I heard that if you were to create your own magazine, it would be in illustration. What kind of strokes do you prefer? What does illustration allow compared to photography? Which artist would you inaugurate this magazine with? Let’s create it together!
Photography is yes fantastic, I have spent my whole life dedicated to photography so it seems absurd for me to say this but illustration makes you dream more, it stimulates the imagination. There was a beautiful fashion illustration magazine in the 80s called La Mode en Peinture done by Prospere Assouline. I really like the work of Mats Gustafson, Francois Berthoud, then there are a lot of interesting young people. What illustration allows is to think about other things. If I had to start an illustration magazine I would do it with them.
What strikes you about an artist? What common denominator do the artists you have exhibited in the Sozzani Gallery have?
A personal point of view. In my opinion, when you go to see an exhibition, you have to be struck by something you don’t know or that if you do know, you discover with other eyes, and this is where editing comes in again. The authenticity and integrity of the artist are other characteristics that I look for and that you can see in their work which, even if it is not perfect, communicates, has a feeling.
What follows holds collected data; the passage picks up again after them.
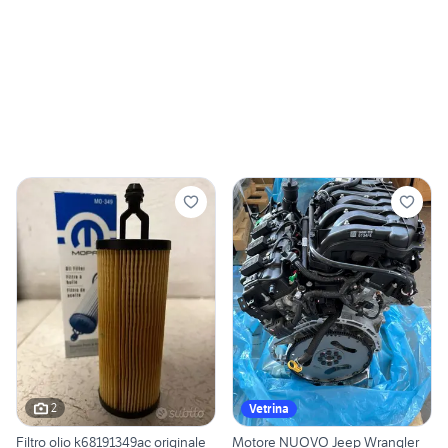
2
Vetrina
Filtro olio k68191349ac originale
Motore NUOVO Jeep Wrangler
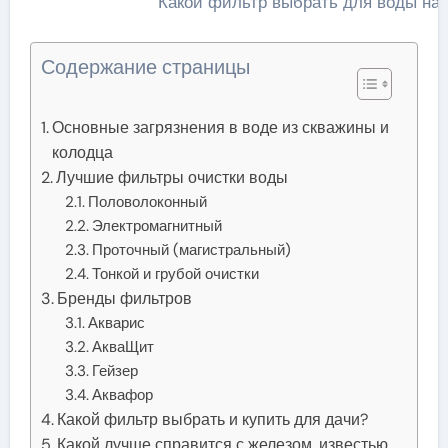
Какой фильтр выбрать для воды на 
Содержание страницы
Основные загрязнения в воде из скважины и
колодца
Лучшие фильтры очистки воды
Половолоконный
Электромагнитный
Проточный (магистральный)
Тонкой и грубой очистки
Бренды фильтров
Акварис
АкваЩит
Гейзер
Аквафор
Какой фильтр выбрать и купить для дачи?
Какой лучше справится с железом, известью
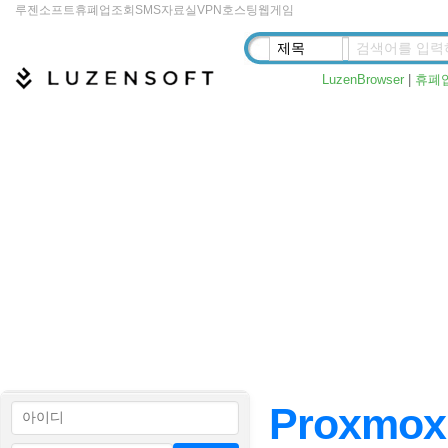
루젠소프트
휴폐업조회
SMS
자료실
VPN
호스팅
웹게임
LuzenBrowser
|
휴폐
Proxmox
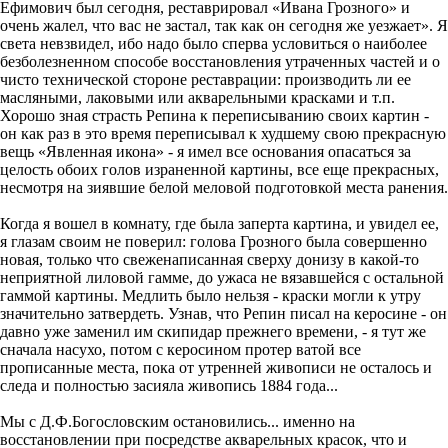
Ефимович был сегодня, реставрировал «Ивана Грозного» и
очень жалел, что вас не застал, так как он сегодня же уезжает». Я
света невзвидел, ибо надо было сперва условиться о наиболее
безболезненном способе восстановления утраченных частей и о
чисто технической стороне реставрации: производить ли ее
масляными, лаковыми или акварельными красками и т.п.
Хорошо зная страсть Репина к переписыванию своих картин -
он как раз в это время переписывал к худшему свою прекрасную
вещь «Явленная икона» - я имел все основания опасаться за
целость обоих голов израненной картины, все еще прекрасных,
несмотря на зиявшие белой меловой подготовкой места ранения.
Когда я вошел в комнату, где была заперта картина, и увидел ее,
я глазам своим не поверил: голова Грозного была совершенно
новая, только что свеженаписанная сверху донизу в какой-то
неприятной лиловой гамме, до ужаса не вязавшейся с остальной
гаммой картины. Медлить было нельзя - краски могли к утру
значительно затвердеть. Узнав, что Репин писал на керосине - он
давно уже заменил им скипидар прежнего времени, - я тут же
сначала насухо, потом с керосином протер ватой все
прописанные места, пока от утренней живописи не осталось и
следа и полностью засияла живопись 1884 года...
Мы с Д.Ф.Богословским остановились... именно на
восстановлении при посредстве акварельных красок, что и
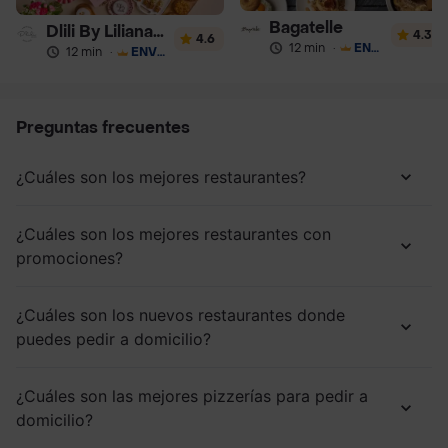
Bagatelle
Dlili By Liliana Arango
4.3
4.6
12 min
·
ENVÍO GRATIS
12 min
·
ENVÍO GRATIS
Preguntas frecuentes
¿Cuáles son los mejores restaurantes?
¿Cuáles son los mejores restaurantes con
promociones?
¿Cuáles son los nuevos restaurantes donde
puedes pedir a domicilio?
¿Cuáles son las mejores pizzerías para pedir a
domicilio?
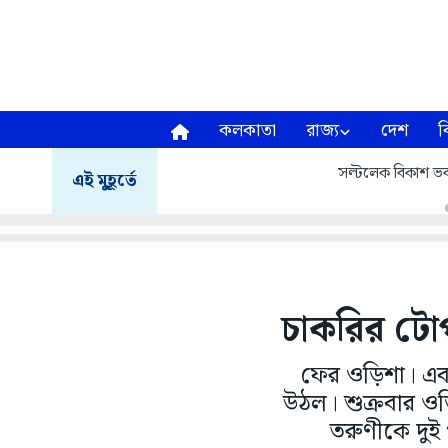
কলকাতা
রাজ্য
দেশ
ব
সল্টলেক বিকাশ ভব
এই মুহূর্তে
চাকরির টোপ
ফের ওড়িশা। এব
উঠল। শুক্রবার ও
তরুণীকে দুই 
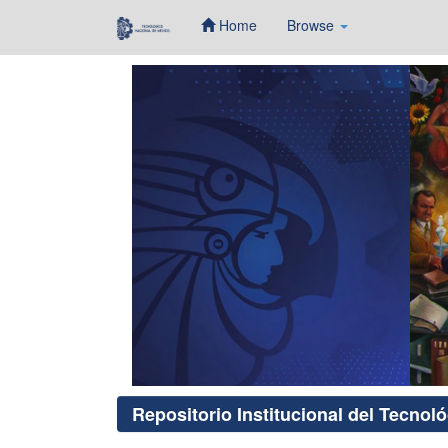
Home
Browse
Skip
navigation
Repositorio Institucional del Tecnol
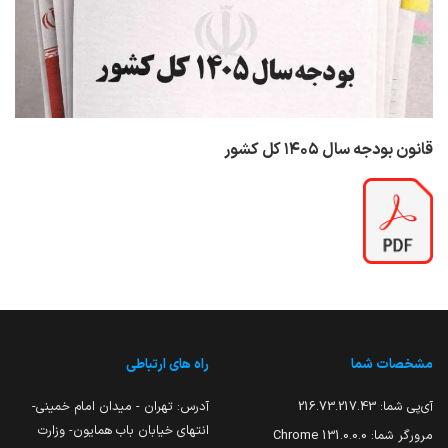
قانون بودجه سال ۱۴۰۵ کل کشور
مشخصات شما
راه های ارتباطی
آی‌پی شما:
216.73.217.43
آدرس: تهران - میدان امام خمینی-
انتهای خیابان باب همایون- وزارت
مرورگر شما:
131.0.0.0 Chrome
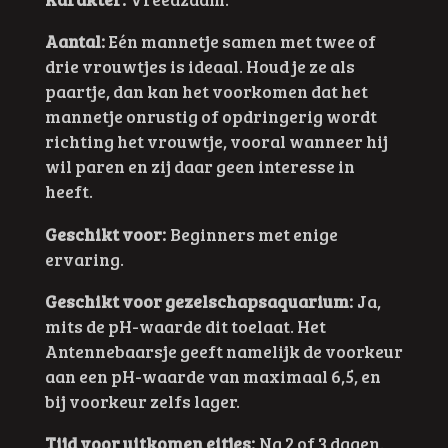
Aantal:
Eén mannetje samen met twee of
drie vrouwtjes is ideaal. Houd je ze als
paartje, dan kan het voorkomen dat het
mannetje onrustig of opdringerig wordt
richting het vrouwtje, vooral wanneer hij
wil paren en zij daar geen interesse in
heeft.
Geschikt voor:
Beginners met enige
ervaring.
Geschikt voor gezelschapsaquarium:
Ja,
mits de pH-waarde dit toelaat. Het
Antennebaarsje geeft namelijk de voorkeur
aan een pH-waarde van maximaal 6,5, en
bij voorkeur zelfs lager.
Tijd voor uitkomen eitjes:
Na 2 of 3 dagen.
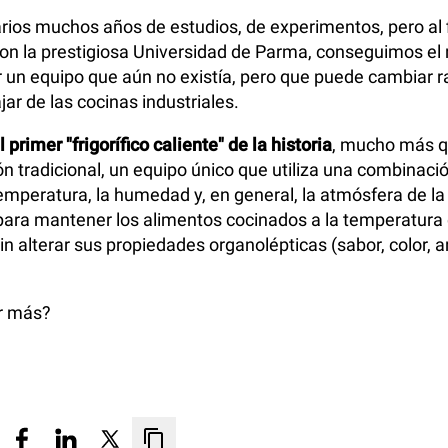
ios muchos años de estudios, de experimentos, pero al f
on la prestigiosa Universidad de Parma, conseguimos el 
 un equipo que aún no existía, pero que puede cambiar r
ar de las cocinas industriales.
rimer "frigorífico caliente" de la historia
, mucho más q
n tradicional, un equipo único que utiliza una combinació
temperatura, la humedad y, en general, la atmósfera de l
ara mantener los alimentos cocinados a la temperatura 
sin alterar sus propiedades organolépticas (sabor, color, 
r más?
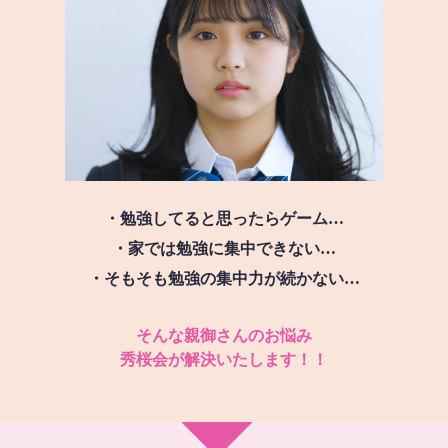
・勉強してると思ったらゲーム…
・家では勉強に集中できない…
・そもそも勉強の集中力が続かない…
そんな親御さんのお悩み
秀桜会が解決いたします！！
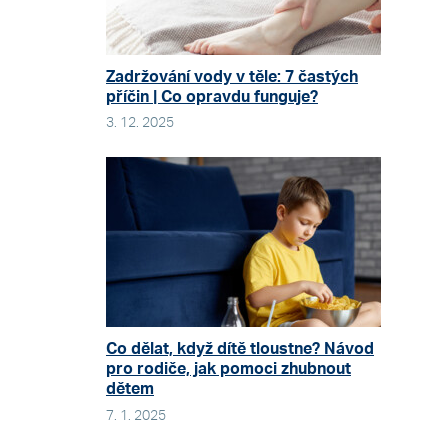
Zadržování vody v těle: 7 častých
příčin | Co opravdu funguje?
3. 12. 2025
Co dělat, když dítě tloustne? Návod
pro rodiče, jak pomoci zhubnout
dětem
7. 1. 2025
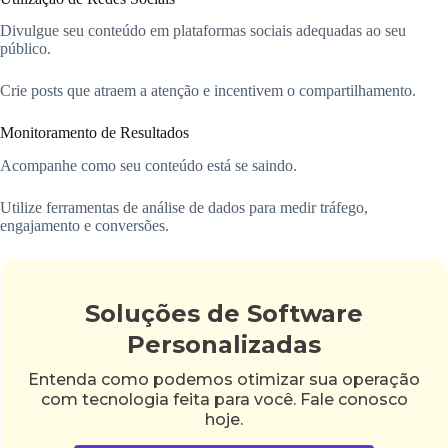
Divulgue seu conteúdo em plataformas sociais adequadas ao seu
público.
Crie posts que atraem a atenção e incentivem o compartilhamento.
Monitoramento de Resultados
Acompanhe como seu conteúdo está se saindo.
Utilize ferramentas de análise de dados para medir tráfego,
engajamento e conversões.
Soluções de Software
Personalizadas
Entenda como podemos otimizar sua operação
com tecnologia feita para você. Fale conosco
hoje.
What are the basic ingredients, in your opinion, for making a living from art and from what you love today?
You don’t have to be afraid of anything and you have to be independent. You have to be lucky enough to do a job that allows you to be free to make your own choices. That is a privilege… Otherwise you can dream! The dream, as Azzedine said, is for everyone, there is total freedom… Dreams are one of the most beautiful things we can have, like children or more than children; you can build a whole world with them, you can live a complete, total world, a cloud…
What do you see in the future of your Foundation? New artists with whom you would like to collaborate?
I would like to devote myself more and more to Education. I am no longer so interested in doing more exhibitions; of course I will follow Kris’s exhibitions. Now I’m more interested in passing on what I know to the next generation, being able to talk to them and to help them. It’s a new form of sharing in the end. I don’t want to do a school, I would like to do a one-to-one thing, spending time with someone is very important, I don’t want to do the classroom, but a more intimate thing, like we are already doing, Mentoring courses. We had stylists spending one day with me, one day with Sara and one day with Silvia, who has been by my side for many years.

Periphery, gentrification, thanks to your vision and being a pioneer, you re-evaluate the social context. What is closest to your heart in today’s society?
I’m a big fan of the city of Milan, I adore it.. Maybe it’s an instinct… with 10 Corso Como it was a coincidence, maybe even today, but I have to say that I am infinitely fond of the area where I work, for example now I have become Bovisa Centrica. Everything is here, everything happens here. I like discovering new places, restaurants, etc. Maybe the fact that I was born in Mantua, which is a small city, then I grew up in Suzzara, which is very small, I look for the size of the village; I recreate a micro village already here in the foundation and maybe living in a more intimate context, I feel at ease and then it is stimulating. When I say “come and visit me in Bovisa” and they ask me “where?” I like to let people discover a new part of the city, to write a new page in another neighbourhood.
On a professional level, which intuition, idea, project has made you most satisfied throughout your career?
Probably the gallery: I think I gave so much to the city of Milan, I was able to share so much and I felt a very strong reward from the people who came to the gallery, who were happy to see the exhibitions, to discover new talent. This is the thing that gave me the most joy. After all, I like to build, I am a Builder.